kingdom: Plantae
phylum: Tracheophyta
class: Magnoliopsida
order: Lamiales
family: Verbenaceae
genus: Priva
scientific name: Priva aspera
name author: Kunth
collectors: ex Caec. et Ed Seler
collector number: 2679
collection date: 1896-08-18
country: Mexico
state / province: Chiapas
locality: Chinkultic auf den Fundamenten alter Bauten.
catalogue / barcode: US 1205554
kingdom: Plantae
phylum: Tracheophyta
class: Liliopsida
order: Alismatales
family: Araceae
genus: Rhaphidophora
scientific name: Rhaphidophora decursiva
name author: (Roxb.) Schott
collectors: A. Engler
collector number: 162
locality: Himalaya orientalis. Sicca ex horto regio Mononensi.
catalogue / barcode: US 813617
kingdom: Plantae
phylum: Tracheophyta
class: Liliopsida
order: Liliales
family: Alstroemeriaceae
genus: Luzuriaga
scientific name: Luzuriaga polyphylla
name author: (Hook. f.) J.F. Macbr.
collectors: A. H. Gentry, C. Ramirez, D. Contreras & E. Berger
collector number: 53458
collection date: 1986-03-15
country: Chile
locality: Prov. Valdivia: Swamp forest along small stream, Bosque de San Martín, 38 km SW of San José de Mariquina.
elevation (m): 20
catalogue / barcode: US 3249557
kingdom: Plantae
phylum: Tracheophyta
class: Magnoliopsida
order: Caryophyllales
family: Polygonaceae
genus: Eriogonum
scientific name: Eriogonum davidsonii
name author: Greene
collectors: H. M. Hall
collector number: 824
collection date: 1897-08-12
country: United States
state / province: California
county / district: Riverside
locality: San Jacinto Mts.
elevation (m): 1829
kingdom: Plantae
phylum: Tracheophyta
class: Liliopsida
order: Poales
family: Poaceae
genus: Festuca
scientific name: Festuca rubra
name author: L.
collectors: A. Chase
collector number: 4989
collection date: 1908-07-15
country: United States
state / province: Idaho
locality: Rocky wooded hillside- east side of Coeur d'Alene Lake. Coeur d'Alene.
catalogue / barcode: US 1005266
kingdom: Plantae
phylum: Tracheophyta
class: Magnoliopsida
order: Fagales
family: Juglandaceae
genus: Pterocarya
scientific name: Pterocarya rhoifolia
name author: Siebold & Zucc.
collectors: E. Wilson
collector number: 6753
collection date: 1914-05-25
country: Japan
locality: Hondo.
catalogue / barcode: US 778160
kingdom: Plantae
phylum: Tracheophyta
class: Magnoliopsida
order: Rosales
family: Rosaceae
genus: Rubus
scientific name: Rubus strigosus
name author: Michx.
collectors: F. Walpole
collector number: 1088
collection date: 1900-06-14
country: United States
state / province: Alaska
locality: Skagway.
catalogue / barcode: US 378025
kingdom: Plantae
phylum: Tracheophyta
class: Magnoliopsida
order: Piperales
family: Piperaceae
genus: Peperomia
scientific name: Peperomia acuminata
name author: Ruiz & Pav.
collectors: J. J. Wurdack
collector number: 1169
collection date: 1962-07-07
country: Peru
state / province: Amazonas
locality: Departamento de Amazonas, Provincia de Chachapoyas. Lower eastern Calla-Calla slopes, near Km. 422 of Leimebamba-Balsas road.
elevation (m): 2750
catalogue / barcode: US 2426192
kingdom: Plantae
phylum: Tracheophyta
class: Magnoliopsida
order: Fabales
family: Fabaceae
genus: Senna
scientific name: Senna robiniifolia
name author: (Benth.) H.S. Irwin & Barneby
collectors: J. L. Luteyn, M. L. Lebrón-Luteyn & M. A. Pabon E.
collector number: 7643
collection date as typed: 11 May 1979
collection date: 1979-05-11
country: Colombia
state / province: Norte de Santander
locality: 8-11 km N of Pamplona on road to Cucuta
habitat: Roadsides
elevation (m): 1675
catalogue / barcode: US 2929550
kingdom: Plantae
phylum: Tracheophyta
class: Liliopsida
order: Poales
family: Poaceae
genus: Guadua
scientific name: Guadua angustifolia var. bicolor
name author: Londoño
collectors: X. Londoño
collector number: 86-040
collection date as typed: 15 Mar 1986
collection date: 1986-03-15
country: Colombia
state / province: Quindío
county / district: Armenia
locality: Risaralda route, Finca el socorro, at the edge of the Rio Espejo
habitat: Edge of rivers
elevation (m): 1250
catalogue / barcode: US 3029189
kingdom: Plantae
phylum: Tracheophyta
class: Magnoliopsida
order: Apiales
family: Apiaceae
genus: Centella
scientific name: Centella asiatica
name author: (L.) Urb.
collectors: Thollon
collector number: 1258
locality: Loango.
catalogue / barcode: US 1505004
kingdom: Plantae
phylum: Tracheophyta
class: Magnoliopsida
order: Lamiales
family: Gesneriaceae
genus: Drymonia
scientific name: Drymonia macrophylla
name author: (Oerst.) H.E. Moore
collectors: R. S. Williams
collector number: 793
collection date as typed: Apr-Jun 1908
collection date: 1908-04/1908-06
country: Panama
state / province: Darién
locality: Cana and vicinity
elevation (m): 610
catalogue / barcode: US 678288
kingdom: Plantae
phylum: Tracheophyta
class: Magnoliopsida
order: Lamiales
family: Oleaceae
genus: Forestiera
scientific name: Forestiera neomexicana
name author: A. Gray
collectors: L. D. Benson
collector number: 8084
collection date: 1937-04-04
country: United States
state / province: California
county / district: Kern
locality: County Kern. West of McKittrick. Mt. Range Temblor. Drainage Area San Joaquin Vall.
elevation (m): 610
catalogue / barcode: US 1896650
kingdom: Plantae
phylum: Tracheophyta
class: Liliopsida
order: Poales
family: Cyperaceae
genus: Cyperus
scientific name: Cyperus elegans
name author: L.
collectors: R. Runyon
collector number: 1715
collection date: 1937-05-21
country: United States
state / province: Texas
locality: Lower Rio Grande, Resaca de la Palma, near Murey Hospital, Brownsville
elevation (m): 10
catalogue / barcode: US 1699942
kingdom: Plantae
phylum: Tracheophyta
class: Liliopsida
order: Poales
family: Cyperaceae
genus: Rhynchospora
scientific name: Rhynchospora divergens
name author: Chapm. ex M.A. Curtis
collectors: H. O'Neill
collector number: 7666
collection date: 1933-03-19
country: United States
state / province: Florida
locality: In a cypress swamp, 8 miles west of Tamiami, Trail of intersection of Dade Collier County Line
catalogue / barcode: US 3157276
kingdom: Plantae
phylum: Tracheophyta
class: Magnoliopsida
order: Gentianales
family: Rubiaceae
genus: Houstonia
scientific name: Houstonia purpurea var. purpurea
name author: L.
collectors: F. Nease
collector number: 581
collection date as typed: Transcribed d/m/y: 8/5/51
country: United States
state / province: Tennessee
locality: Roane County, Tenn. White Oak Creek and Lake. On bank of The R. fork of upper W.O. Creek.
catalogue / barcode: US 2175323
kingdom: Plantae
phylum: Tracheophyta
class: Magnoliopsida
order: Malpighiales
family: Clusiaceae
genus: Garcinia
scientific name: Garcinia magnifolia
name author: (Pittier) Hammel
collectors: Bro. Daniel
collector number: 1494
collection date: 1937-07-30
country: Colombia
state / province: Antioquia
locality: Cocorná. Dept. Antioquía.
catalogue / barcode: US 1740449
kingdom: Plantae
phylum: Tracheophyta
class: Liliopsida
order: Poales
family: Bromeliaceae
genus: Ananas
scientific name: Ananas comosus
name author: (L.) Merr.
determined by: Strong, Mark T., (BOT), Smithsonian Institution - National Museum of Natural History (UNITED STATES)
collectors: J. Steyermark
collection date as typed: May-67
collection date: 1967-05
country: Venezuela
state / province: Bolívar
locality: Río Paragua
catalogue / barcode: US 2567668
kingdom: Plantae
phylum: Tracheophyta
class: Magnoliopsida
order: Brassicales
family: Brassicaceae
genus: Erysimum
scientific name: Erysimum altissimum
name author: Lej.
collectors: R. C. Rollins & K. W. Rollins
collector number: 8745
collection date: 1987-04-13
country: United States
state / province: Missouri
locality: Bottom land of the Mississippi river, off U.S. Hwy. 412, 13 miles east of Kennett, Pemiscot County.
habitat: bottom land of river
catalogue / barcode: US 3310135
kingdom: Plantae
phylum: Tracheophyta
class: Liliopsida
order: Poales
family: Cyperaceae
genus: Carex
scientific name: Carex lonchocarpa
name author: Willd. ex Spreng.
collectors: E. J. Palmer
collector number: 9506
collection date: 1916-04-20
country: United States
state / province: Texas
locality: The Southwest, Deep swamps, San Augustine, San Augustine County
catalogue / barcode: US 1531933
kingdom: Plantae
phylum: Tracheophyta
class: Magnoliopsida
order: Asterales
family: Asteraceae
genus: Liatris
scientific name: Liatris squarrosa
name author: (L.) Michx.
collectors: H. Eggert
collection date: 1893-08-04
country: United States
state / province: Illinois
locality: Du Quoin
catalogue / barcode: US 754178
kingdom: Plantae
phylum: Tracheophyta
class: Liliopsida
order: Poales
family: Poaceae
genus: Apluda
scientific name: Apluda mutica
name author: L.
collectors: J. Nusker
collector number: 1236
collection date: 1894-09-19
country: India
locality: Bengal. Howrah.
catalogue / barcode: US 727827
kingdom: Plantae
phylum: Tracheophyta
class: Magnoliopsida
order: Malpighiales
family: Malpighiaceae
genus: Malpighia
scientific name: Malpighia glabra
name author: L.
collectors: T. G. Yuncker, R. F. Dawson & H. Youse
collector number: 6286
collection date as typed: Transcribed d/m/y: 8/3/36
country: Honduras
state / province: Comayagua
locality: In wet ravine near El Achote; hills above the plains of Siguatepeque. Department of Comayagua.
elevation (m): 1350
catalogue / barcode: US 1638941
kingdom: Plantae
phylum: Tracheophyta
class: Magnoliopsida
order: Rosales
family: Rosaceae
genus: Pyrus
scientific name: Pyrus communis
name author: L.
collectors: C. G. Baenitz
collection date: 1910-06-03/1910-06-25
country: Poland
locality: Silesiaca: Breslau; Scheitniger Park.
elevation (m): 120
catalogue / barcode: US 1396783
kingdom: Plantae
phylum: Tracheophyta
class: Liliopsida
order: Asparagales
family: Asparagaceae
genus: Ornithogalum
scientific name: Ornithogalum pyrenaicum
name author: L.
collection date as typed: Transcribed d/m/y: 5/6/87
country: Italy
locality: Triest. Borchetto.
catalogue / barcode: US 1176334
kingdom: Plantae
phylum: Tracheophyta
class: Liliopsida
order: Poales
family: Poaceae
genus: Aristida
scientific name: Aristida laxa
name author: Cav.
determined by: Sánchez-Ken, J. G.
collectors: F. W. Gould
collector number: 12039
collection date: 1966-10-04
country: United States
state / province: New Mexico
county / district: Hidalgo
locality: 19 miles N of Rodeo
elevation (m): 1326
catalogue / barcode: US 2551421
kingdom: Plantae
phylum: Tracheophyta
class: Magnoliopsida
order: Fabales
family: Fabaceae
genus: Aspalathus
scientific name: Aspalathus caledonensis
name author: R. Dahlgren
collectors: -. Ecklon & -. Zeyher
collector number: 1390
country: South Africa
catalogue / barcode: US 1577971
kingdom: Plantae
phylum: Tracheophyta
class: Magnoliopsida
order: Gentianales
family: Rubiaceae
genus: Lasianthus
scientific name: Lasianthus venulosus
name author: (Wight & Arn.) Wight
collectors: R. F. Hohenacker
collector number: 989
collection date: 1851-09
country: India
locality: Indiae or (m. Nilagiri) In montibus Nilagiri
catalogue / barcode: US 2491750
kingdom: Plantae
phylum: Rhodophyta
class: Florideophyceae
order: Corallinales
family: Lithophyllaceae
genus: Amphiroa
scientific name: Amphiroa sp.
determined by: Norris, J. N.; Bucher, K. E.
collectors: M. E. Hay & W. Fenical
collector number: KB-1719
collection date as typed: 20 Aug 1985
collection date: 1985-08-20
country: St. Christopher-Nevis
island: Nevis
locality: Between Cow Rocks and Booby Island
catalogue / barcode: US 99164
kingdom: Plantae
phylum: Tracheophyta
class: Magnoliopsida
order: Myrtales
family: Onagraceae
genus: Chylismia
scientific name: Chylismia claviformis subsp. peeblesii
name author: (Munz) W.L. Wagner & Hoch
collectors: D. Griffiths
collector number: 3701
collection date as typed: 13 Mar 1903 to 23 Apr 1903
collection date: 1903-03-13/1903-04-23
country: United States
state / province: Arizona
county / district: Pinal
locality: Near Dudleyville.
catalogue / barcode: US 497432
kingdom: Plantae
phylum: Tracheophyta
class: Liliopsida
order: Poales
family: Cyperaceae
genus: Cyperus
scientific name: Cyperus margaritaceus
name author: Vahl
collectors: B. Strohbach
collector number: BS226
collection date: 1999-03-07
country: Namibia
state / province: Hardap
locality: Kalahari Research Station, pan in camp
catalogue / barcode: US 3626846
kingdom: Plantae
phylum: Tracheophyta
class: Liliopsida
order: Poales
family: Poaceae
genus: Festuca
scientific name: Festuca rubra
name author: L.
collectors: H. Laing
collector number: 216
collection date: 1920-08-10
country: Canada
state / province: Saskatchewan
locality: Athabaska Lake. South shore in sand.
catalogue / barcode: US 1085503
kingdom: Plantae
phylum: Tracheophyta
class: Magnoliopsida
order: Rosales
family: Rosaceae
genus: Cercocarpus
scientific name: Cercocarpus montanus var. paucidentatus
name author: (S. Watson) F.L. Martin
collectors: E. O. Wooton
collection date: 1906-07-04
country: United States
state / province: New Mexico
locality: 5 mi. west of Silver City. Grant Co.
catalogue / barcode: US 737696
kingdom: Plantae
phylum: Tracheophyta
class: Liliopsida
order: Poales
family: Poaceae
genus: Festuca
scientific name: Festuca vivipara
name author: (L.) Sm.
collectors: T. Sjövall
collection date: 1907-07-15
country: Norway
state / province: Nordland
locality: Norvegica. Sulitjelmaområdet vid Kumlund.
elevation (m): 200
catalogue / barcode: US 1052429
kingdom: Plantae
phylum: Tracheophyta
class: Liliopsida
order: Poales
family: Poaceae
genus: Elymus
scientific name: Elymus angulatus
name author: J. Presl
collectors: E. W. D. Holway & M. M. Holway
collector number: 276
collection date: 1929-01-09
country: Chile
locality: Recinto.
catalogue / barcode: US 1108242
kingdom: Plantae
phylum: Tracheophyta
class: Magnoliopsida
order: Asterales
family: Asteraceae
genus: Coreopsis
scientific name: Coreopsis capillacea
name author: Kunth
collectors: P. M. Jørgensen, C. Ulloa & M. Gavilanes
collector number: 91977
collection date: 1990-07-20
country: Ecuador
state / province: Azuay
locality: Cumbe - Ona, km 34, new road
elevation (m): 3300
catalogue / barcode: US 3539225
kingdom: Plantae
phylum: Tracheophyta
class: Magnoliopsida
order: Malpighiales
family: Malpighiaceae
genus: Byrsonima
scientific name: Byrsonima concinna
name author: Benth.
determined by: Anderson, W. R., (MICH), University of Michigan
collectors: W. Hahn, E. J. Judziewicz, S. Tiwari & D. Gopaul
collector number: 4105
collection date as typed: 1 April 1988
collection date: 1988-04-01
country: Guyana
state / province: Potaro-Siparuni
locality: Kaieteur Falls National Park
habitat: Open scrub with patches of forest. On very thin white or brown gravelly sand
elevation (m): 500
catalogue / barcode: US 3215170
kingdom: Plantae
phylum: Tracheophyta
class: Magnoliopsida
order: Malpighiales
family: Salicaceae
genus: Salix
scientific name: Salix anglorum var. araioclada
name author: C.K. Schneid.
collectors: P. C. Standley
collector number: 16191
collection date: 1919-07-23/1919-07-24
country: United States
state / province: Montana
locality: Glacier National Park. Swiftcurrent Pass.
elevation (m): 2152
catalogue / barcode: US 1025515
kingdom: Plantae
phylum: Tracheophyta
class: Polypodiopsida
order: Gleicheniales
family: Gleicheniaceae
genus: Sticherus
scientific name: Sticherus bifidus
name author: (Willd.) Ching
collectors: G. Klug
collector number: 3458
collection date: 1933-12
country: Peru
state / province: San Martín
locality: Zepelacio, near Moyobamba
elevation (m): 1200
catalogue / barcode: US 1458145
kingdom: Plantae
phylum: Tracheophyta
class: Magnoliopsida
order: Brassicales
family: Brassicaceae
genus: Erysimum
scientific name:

•••

Work required.
Could you update the lines running from the start of the listing through the line with "collector number: 162", swapping "collectors" for "collected by" and leaving everything else unchanged?

Answer to this problem.
kingdom: Plantae
phylum: Tracheophyta
class: Magnoliopsida
order: Lamiales
family: Verbenaceae
genus: Priva
scientific name: Priva aspera
name author: Kunth
collected by: ex Caec. et Ed Seler
collector number: 2679
collection date: 1896-08-18
country: Mexico
state / province: Chiapas
locality: Chinkultic auf den Fundamenten alter Bauten.
catalogue / barcode: US 1205554
kingdom: Plantae
phylum: Tracheophyta
class: Liliopsida
order: Alismatales
family: Araceae
genus: Rhaphidophora
scientific name: Rhaphidophora decursiva
name author: (Roxb.) Schott
collected by: A. Engler
collector number: 162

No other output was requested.